MainDomain status KeyLength SANs OCSPMustStaple CertExpires
---------- ------ --------- ---- -------------- -----------
site1.example.com pending 2048 site2.example.com False
The distinction between an order, authorization, and challenge can be confusing if you're not familiar with the ACME protocol. So let's clarify first. An order is a request for a certificate that contains one or more "identifiers", otherwise known as names like site1.example.com. Each identifier in an order has an authorization object associated with it that indicates whether this account is authorized to get a cert for that name. New authorizations start in a pending state awaiting the client to complete a challenge associated with that authorization. Each authorization can have multiple different challenges (DNS, HTTP, etc) that indicate the different methods the ACME server will accept to prove ownership of the name. You only need to complete one of the offered challenges in order to satisfy an authorization.
Get-PAAuthorizations can be used with the output of Get-PAOrder to retrieve the current set of authorizations (and their challenges) for an order. So lets put those details into a variable and display them.
$auths = Get-PAOrder | Get-PAAuthorizations
$authsThis should give an output that looks something like this. The first status column is the overall status of the authorization. The last two columns are the status of the dns-01 and http-01 challenges. Normally the challenge specific details are buried a bit deeper in the challenges property, but Posh-ACME tries to help by pulling out the important bits into properties on root object.

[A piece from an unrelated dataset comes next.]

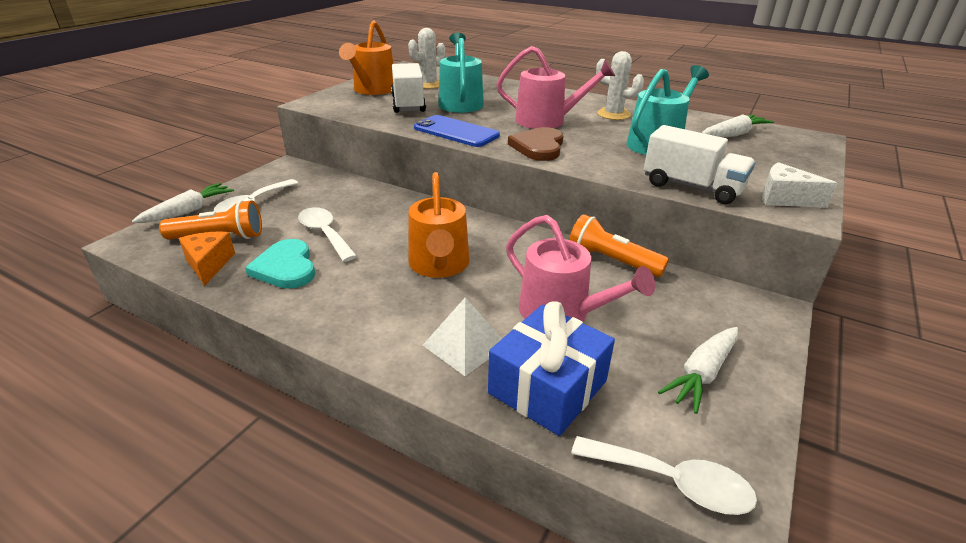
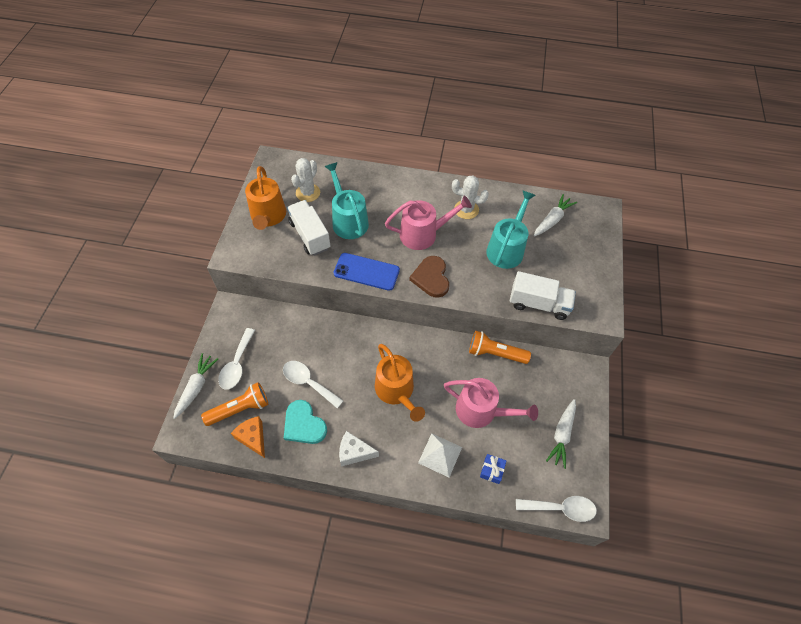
camera: 20 degrees left, 25 degrees up
(547, 387) = (491, 470): blue gift -> blue gift, size x0.45
(784, 198) = (591, 301): white cheese -> white cheese (354, 452)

fqdn status Expires DNS01Status HTTP01Status
---- ------ ------- ----------- ------------
site1.example.com pending 8/13/2018 9:52:23 AM pending pending
site2.example.com pending 8/13/2018 9:52:23 AM pending pending
Let's take a look at the full details of one of the authorization objects by running $auths[0] | fl. You should get an output like this:
identifier : @{type=dns; value=site1.example.com}
status : pending
expires : 2018-08-13T16:52:23Z
challenges : {@{type=dns-01; status=pending; url=https://acme-staging-v02.api.letsencrypt.org/acme/challenge/<AUTH_ID>/<DNS_CHAL_ID>; token=<DNS_TOKEN>},
@{type=http-01; status=pending; url=https://acme-staging-v02.api.letsencrypt.org/acme/challenge/<AUTH_ID>/<HTTP_CHAL_ID>; token=<HTTP_TOKEN>},
@{type=tls-alpn-01; status=pending; url=https://acme-staging-v02.api.letsencrypt.org/acme/challenge/<AUTH_ID>/<ALPN_CHAL_ID>; token=<ALPN_TOKEN>}}
DNSId : site1.mrn.dvolve.net
fqdn : site1.mrn.dvolve.net
location : https://acme-staging-v02.api.letsencrypt.org/acme/authz/<AUTH_ID>
DNS01Status : pending
DNS01Url : https://acme-staging-v02.api.letsencrypt.org/acme/challenge/<AUTH_ID>/<DNS_CHAL_ID>
DNS01Token : <DNS_TOKEN>
HTTP01Status : pending
HTTP01Url : https://acme-staging-v02.api.letsencrypt.org/acme/challenge/<AUTH_ID>/<HTTP_CHAL_ID>
HTTP01Token : <HTTP_TOKEN>
The things we care about in this example are the HTTP01Url and HTTP01Token properties. The token value is what we're going to use to prove we control this identifier. The URL is how we inform the ACME server that it should perform the validation check for the challenge.